The homosexual relationship that may or may not have existed between Brick and his football friend is frustratingly undefined — but then that element usually was in 50’s plays — and for this reason no attempt has been made to move the story into modern times. “ We had to keep an aura of the period because of Maggie’s options. The social shame of the marriage breaking up was enough to keep her in her place back then, but now it’s silly. Now, she would just leave him if the homosexuality were real — or, at least she would have that option.” Ironically, in her only other brush with Broadway (replacing Carol Potter as Judith in Albert Innaurato’s Gemini), Turner tended over another impotent male. “God, I hope this doesn’t become my stage signature,” she laughs, adding a honkytonk postscript a la Mae West: “Lemme set ya straight, honey.”

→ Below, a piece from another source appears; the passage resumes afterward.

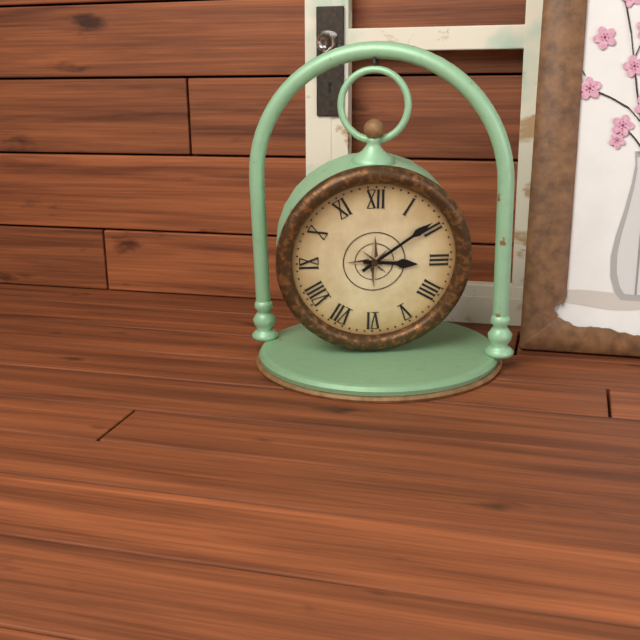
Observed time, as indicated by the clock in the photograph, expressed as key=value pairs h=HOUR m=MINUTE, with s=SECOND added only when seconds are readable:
h=3 m=9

Nine years have passed since Turner’s movie debut in Body Heat. In the interim she has solidified her standing with a string of hit flicks (Prizzi’s Honor, Peggy Sue Got Married, Romancing the Stone, The Jewel of the Nile, and most recently, The War of the Roses), all the while trying to get back to Broadway.

“I just love doing stage work. I love having people there and getting an immediate response and not having someone around yelling ‘Cut.’ This is an old dream of mine — the whole business: going out of town for tryouts and coming in with it. It’s what I always thought I’d be doing — until movies got in the way.”